The Alva-based life sciences group said the prognosis for the next 12 to 18 months remained positive as it moves towards getting European accreditation for its HIV-testing kit.
Turnover is expected to be £7.11m when interim results are published on December 14, in line with last year’s first half in constant currency terms and four per cent ahead on an actual basis.
Profit before tax is in line with expectations at the half-year stage, the group said.
Sales in the company’s food intolerance division climbed four per cent on an underlying basis, to £3.8m, driven by its FoodPrint product's success in the US.
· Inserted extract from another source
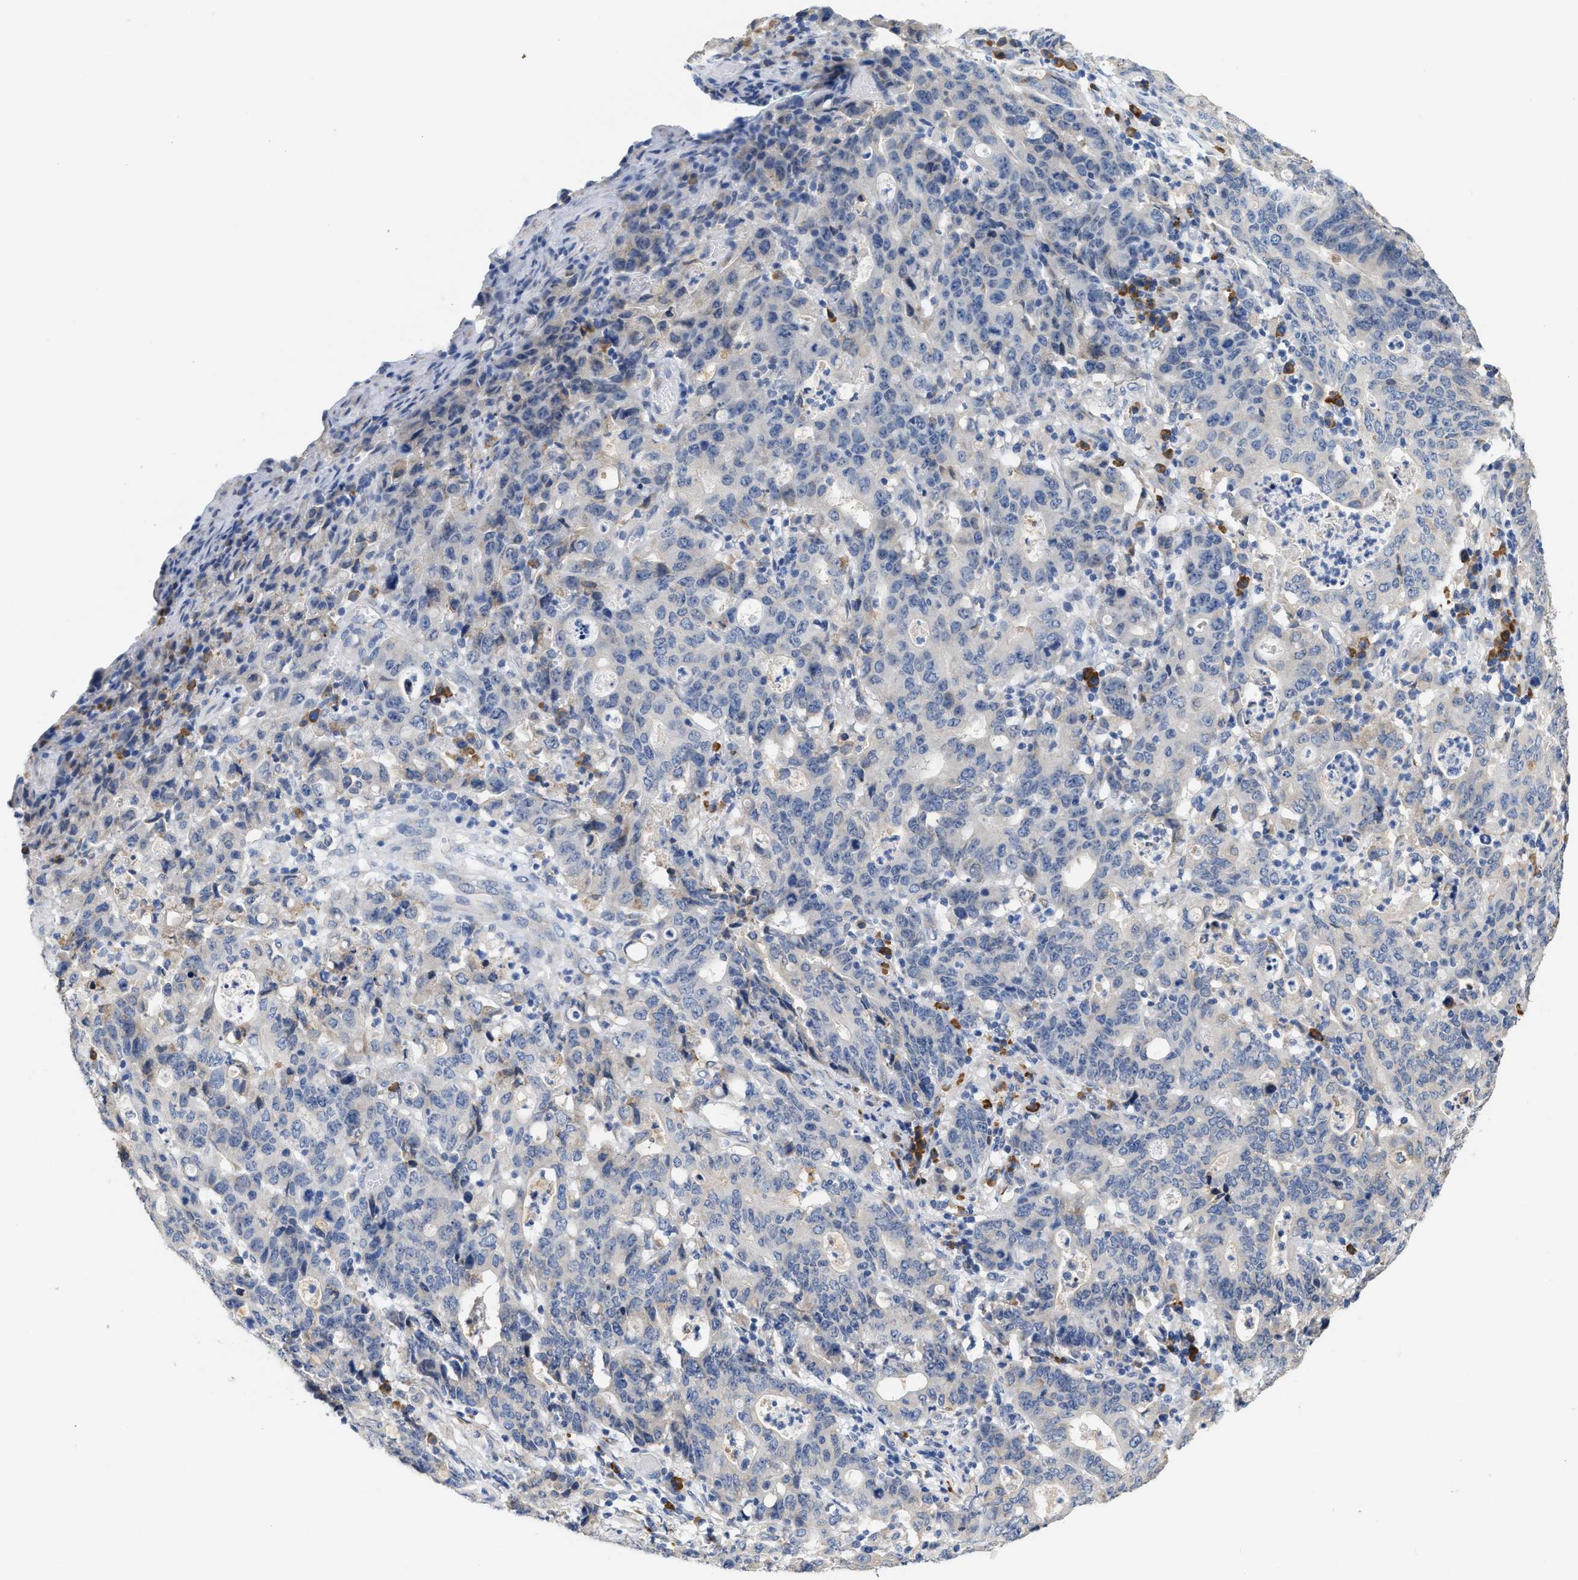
{"staining": {"intensity": "negative", "quantity": "none", "location": "none"}, "tissue": "stomach cancer", "cell_type": "Tumor cells", "image_type": "cancer", "snomed": [{"axis": "morphology", "description": "Adenocarcinoma, NOS"}, {"axis": "topography", "description": "Stomach, upper"}], "caption": "IHC image of human stomach cancer (adenocarcinoma) stained for a protein (brown), which displays no staining in tumor cells.", "gene": "RYR2", "patient": {"sex": "male", "age": 69}}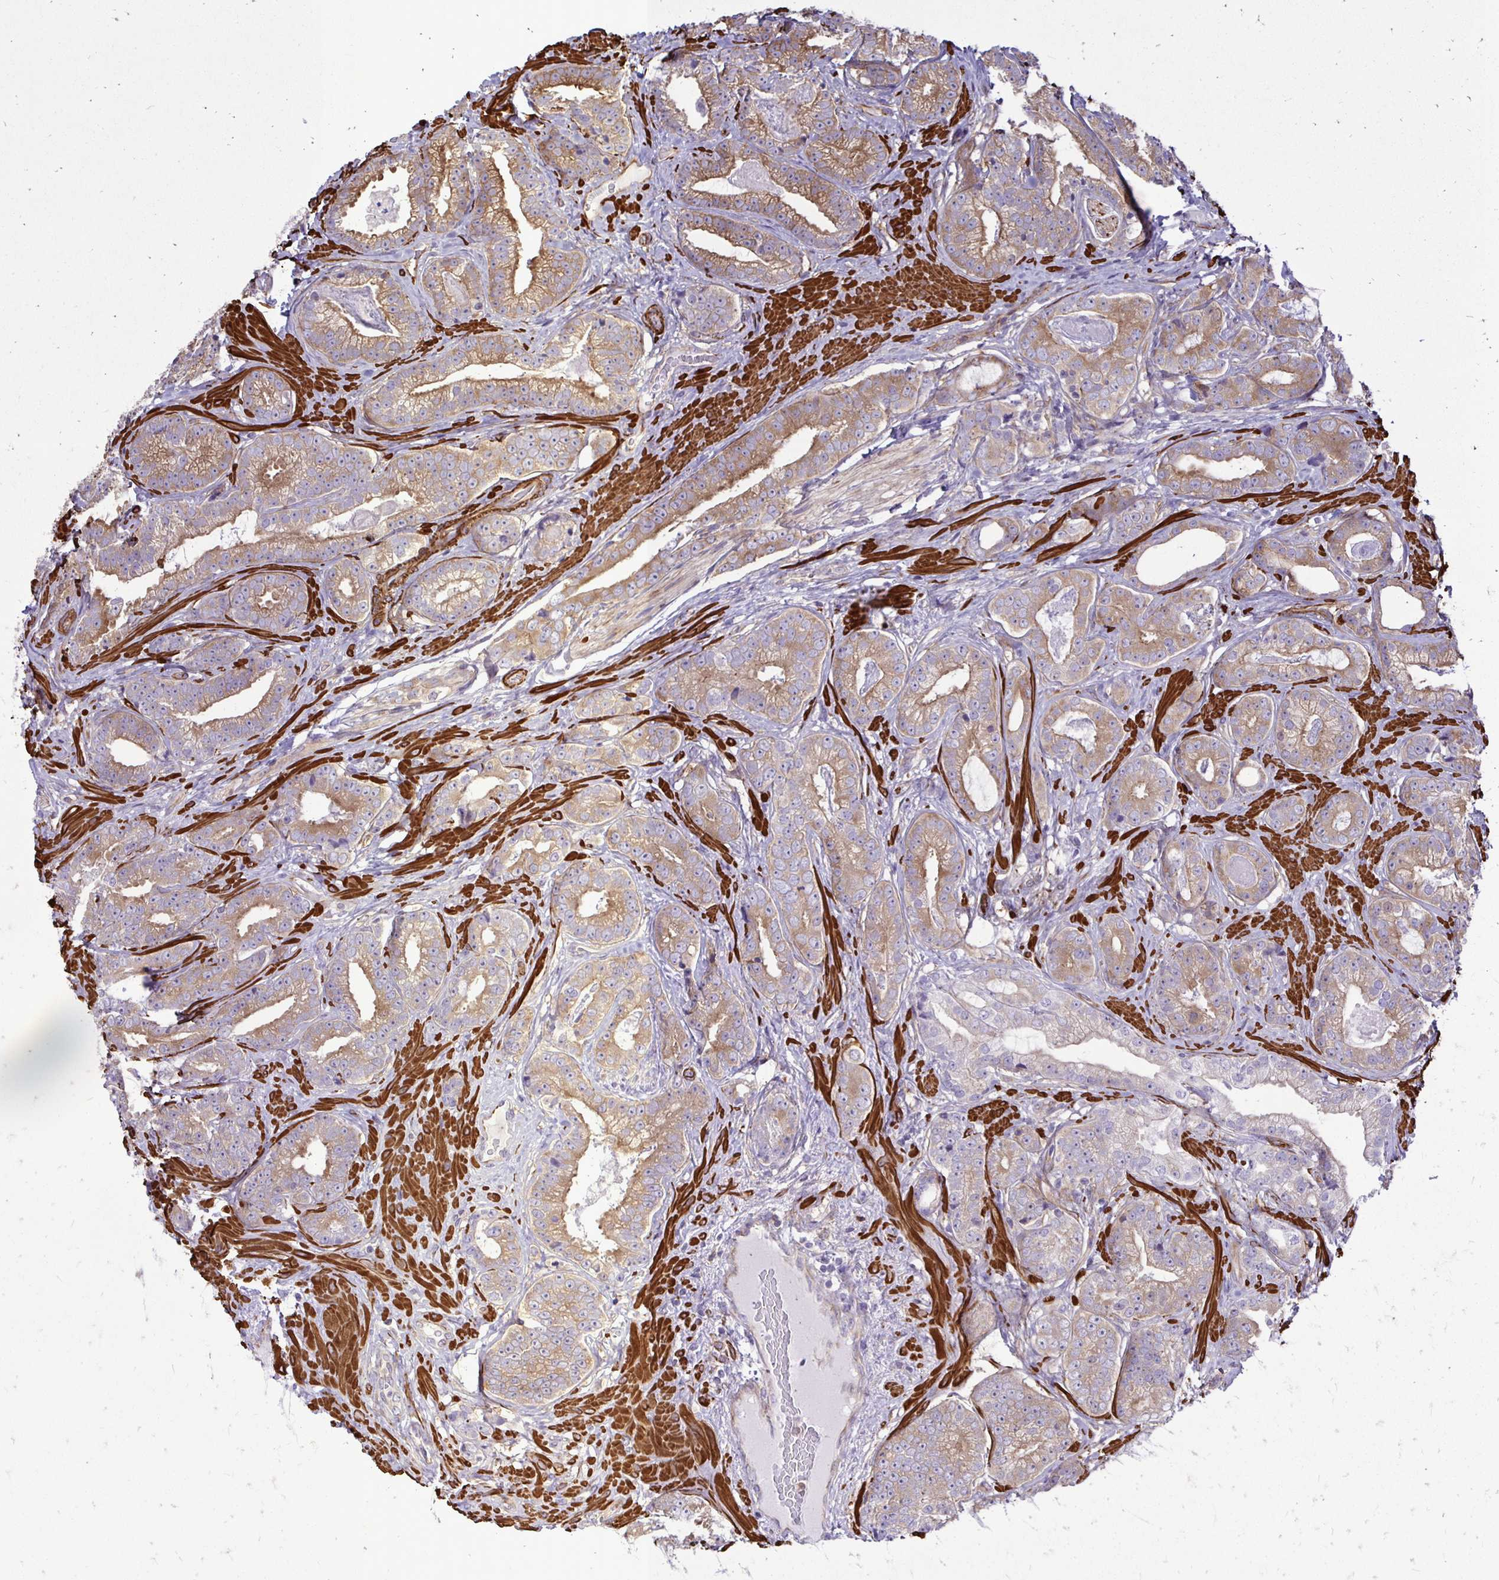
{"staining": {"intensity": "moderate", "quantity": "25%-75%", "location": "cytoplasmic/membranous"}, "tissue": "prostate cancer", "cell_type": "Tumor cells", "image_type": "cancer", "snomed": [{"axis": "morphology", "description": "Adenocarcinoma, Low grade"}, {"axis": "topography", "description": "Prostate"}], "caption": "Prostate low-grade adenocarcinoma stained with DAB (3,3'-diaminobenzidine) immunohistochemistry (IHC) exhibits medium levels of moderate cytoplasmic/membranous expression in about 25%-75% of tumor cells. The protein is stained brown, and the nuclei are stained in blue (DAB IHC with brightfield microscopy, high magnification).", "gene": "CTPS1", "patient": {"sex": "male", "age": 61}}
Last week it announced a key contract in the country, taking its partners to three.
“We continue to believe that the US market represents a key driver for growth in what is the world’s largest market for food sensitivity testing,” said the group.
Allergy and autoimmune sales were down 11 per cent, after a particularly wet July in Germany suppressed air-borne allergens, therefore reducing the number of tests being prescribed.
In its infectious disease division, underlying sales were up one per cent, with Omega noting that the segment has started to benefit from initial sales of the Visitect range of Malaria tests manufactured at the facility in Pune, India.
Visitect CD4 meanwhile is a testing kit which will allow field workers to remotely test HIV patients to ascertain the drugs they may need.
The group has conducted a series of successful trials of the much-delayed Visitect product and is confident it will achieve CE-Marking before the end of 2017.
David Evans, Omega chairman said: “We continue to advance as a company in all our key areas and the outlook over the next twelve to eighteen months remains positive - the shorter term is dominated by factors not wholly within our control.”